Clinical implications of our findings concern the role of psychology in a multidisciplinary team for obesity. If clinicians can understand and consider during their diagnostic process how psychological features impact the development of obesity, they may be better equipped to plan and build comprehensive treatments for these patients. A specific focus on attachment relationships, especially for patients with obesity and with traumatic history and/or psychiatric disorders could be a powerful intervention in supporting bariatric surgery.

The strength of this study was to assess family functioning in people with obesity, with and without an eating disorder, compared to people with a healthy weight. In fact, to our knowledge, this is the first study that assesses the role of attachment, and family functioning in the relationship between childhood traumatic experiences and obesity. However, this study has some limitations. First, the group with obesity and the control group were recruited in different contexts and the assessment was carried out in two different ways. Another limitation is to be found in the inclusion criteria with the wide age range (18–60). The decision to include a wide age range was made in order to obtain more complete and representative data of the general population suffering from obesity, thus improving the external validity of the study. Future studies could consider a narrower age range to understand how variables unfold at different ages.

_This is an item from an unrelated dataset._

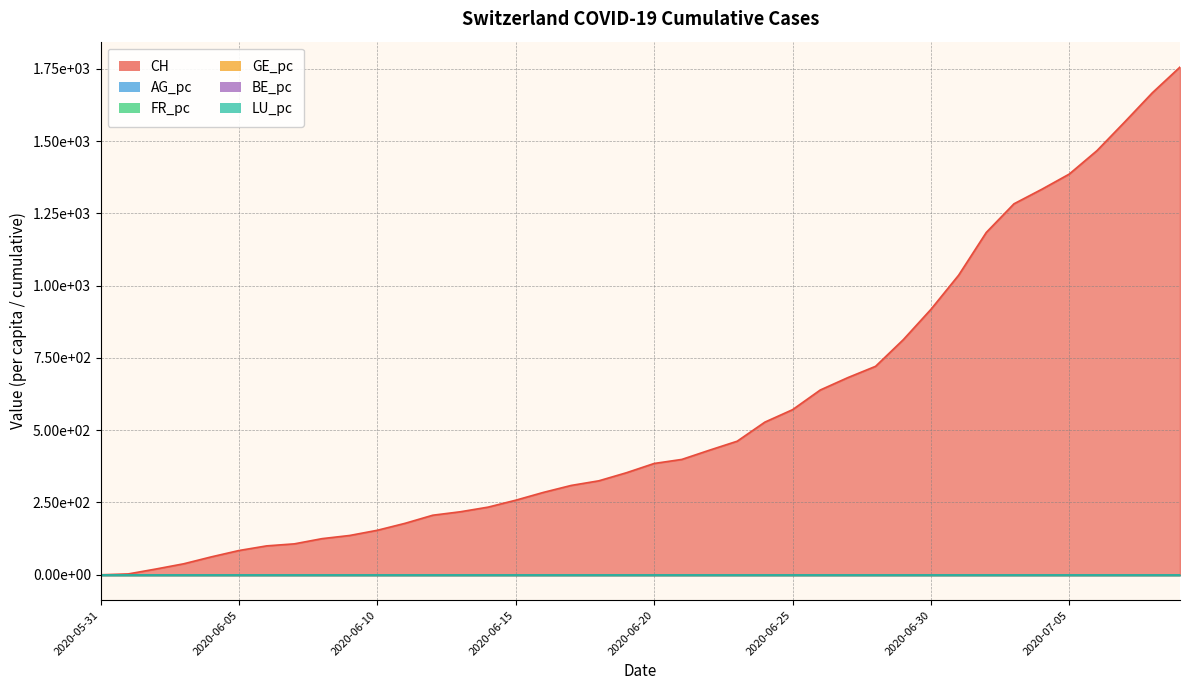

Is it true that FR_pc equals 0.0 at 2020-06-14?

True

Last limitation is the use of only self-report measures. It is also important to consider that these instruments, in the group with obesity, were administered during the process to assess eligibility for bariatric surgery. This context could have amplified the known phenomenon of social desirability, already highlighted in the research for individuals who are obese [40, 41]. Future research should include the use of different instruments to assess these variables in the population with obesity. Identifying and managing social desirability through the administration of specific questionnaires, such as the Marlowe–Crowne Social Desirability Scale (MC-SDS) [42] or the Paulhus Deception Scales (PDS) [43], can help to obtain more authentic and reliable information from study participants. Lastly, weight and height could be collected with objective instruments.

What is already known on this subject?

Research suggests that exposure to traumatic events is associated with obesity and in people seeking bariatric surgery, though this relationship is controversial and probably nonlinear. Indeed, it is unclear whether this may be influenced by psychosocial factors such as the presence of psychopathology, attachment style or family relationships in individuals with obesity.

What does this study add?

The present study suggests that the impact of adverse events in one’s childhood could be ameliorated by the possibility of relying on a significant other and functional regulation strategies learned within the attachment relationship in people with obesity that are undergoing bariatric surgery, with and without an eating disorder, compared to people with a healthy weight. Moreover, our finding shows anxious attachment seems to have an important role and it could be a risk factor in the onset of eating disorders.